In general, there is nothing wrong with learning poker from television programs like the World Series of Poker (WSOP) on ESPN, World Poker Tour (WPT), High Stakes Poker and Poker After Dark. Any time you are watching people play hands of poker, there is something valuable to learn, even if it is an amateur versus a known pro. In a game where successful players are those who can figure out the thought processes of their opponents, poker on TV is an opportunity to try to get into players’ heads and ask yourself why they played a hand the way they did.

Unfortunately, several people who pick up poker tips primarily from what they see on their TV fail to consider some important factors, and may walk away thinking it is a good idea to play K2 because Gus Hansen did, without realizing he made a particular play under a very particular set of circumstances.

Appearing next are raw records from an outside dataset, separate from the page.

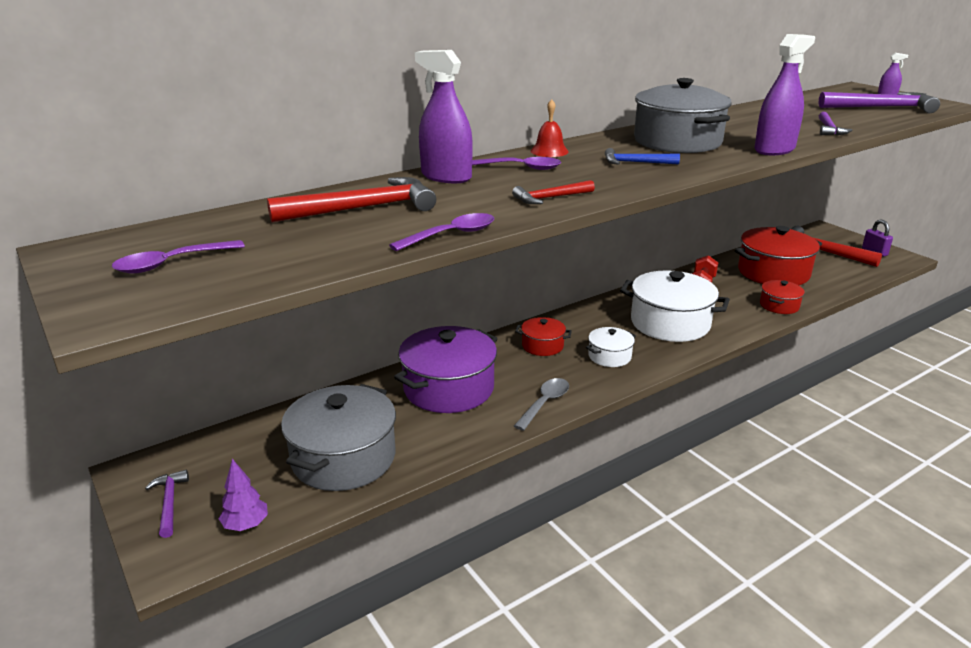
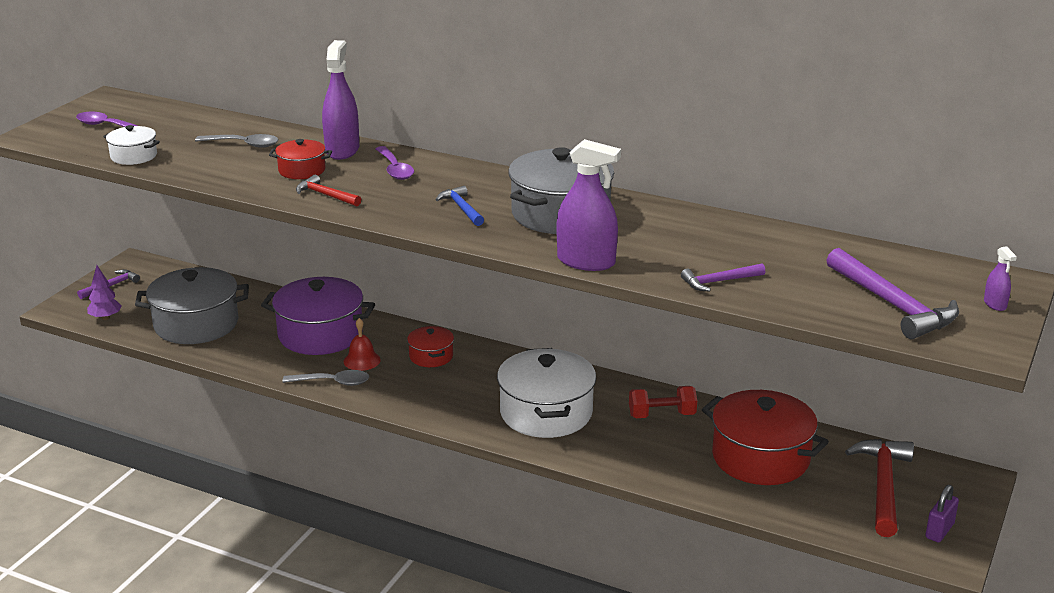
camera: 60 degrees right, 0 degrees up
red hammer [267,177,436,223] -> grey spoon [195,134,279,148]
purple spoon [389,213,494,251] -> none
red bell [531,99,569,157] -> red bell moved to [344,318,381,371]
white pot [586,327,636,367] -> white pot moved to [103,125,160,165]
red pot [760,280,805,314] -> red pot moved to [269,139,332,179]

Remember that televised poker is intended to be entertaining. Oftentimes, poker tournaments created for TV have fast structures and are designed to create a lot of all-in action before the flop. A good example is the NBC Heads-Up Championship. A number of pros have gone on record that the structure is one of the worst ones around and that the event very quickly becomes a crapshoot. WPT events prior to Season VI have a similar problem, with the blinds so big by the time players reach the final table that there is not a lot of post-flop play.

While most poker tournaments, televised or not, reach a point where players will have to move all-in preflop for their tournament life, there are large portions of the tournaments where players are seeing flops, playing with deeper stacks and not frequently reraising all-in before the flop. High Stakes Poker and Poker After Dark are two shows that depict a more realistic example of what poker games are like. On Poker After Dark, every hand is shown, even the “boring” ones where a player raises and everyone else folds. High Stakes Poker, a deep-stacked cash game, has very few all-in preflop showdowns because they are relatively uncommon in an actual cash game setting.

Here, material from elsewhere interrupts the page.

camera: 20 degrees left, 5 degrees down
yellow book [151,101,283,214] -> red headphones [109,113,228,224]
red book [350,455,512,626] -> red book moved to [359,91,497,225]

You also have to remember how much is edited out of these tournaments in order to fit in their allotted time slot. Mike Matusow has said in several interviews that he thinks amateurs overvalue the importance of bluffing and he thinks TV is to blame. Matusow claims he only pulls off one or two big bluffs in a typical tournament day and he only does so after setting the bluff up over hours of play. Perhaps he folded for several rounds in order to establish a tight image or perhaps he bet a hand a certain way so he could repeat the same betting pattern later and reap the benefits.

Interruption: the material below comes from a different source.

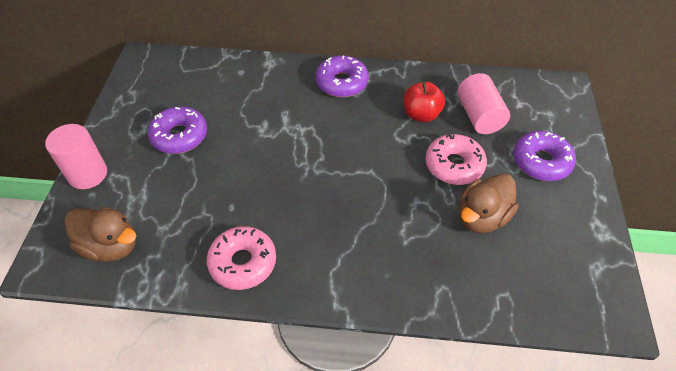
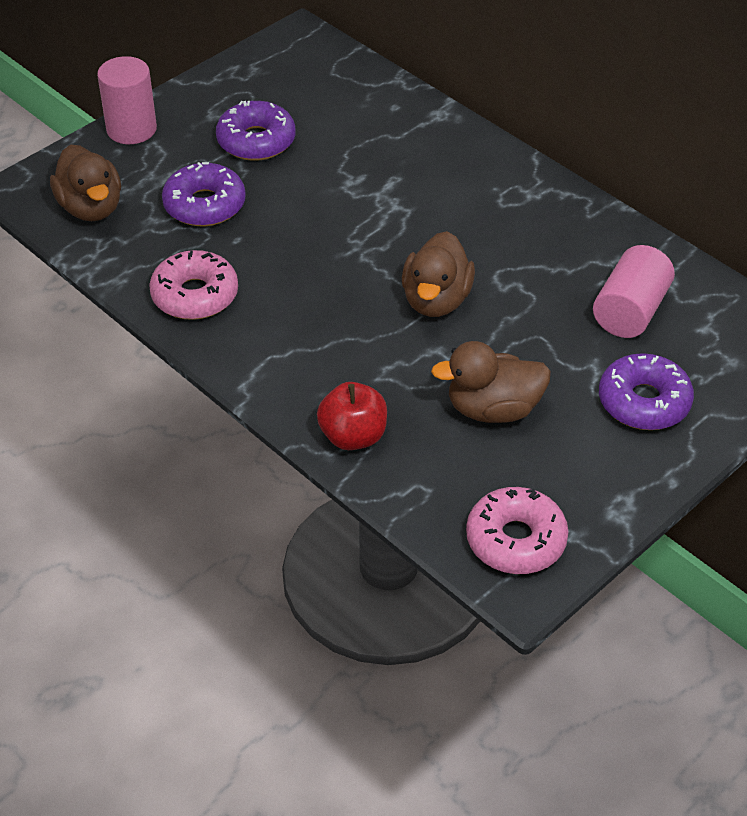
camera: 40 degrees right, 5 degrees down
purple donut [316,55,369,97] -> purple donut moved to [162,162,246,226]
red apple [404,82,445,122] -> red apple moved to [317,382,387,450]
pink donut [426,134,487,185] -> pink donut moved to [466,487,568,574]
none -> brown duck [402,231,475,317]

Those hours of folding don’t make it on TV though, so the big bluffs that do make the cut are shown without context. Online pro Mike “SowersUNCC” Sowers has somewhat of an undeserved reputation in the poker world because he moved all-in over the top of a raise from WPT host Mike Sexton with the meager holding of 4-9 during an episode from the 2008 WSOP. It was one of the only hands in the two hours of coverage of the event that featured the young pro and the commentary from Norman Chad left the impression that Sowers was a maniac, moving all-in with any two cards at any time.

What viewers didn’t see was that Sexton was raising a ton of hands and was likely playing a very wide range of cards. Sowers said after the event that Sexton had been raising his blind for two days, so he picked a spot to fight back and got a little unlucky that Sexton happened to be holding pocket queens. As a result, Sowers, who impressively final tabled the very first WSOP event he ever played, became “that kid who reraised with 4-9” because of the power of television.

Hopefully these examples will get you to think about televised poker a little differently. They may call it reality television, but don’t think for a second that it isn’t highly produced, highly edited and leaves out a vast majority of what poker tournaments are all about. I still stop and watch every time I catch poker on TV and I do think there is a lot that people can pick up from watching. Just don’t think that the television can offer you all you need to learn about how to become a good poker player.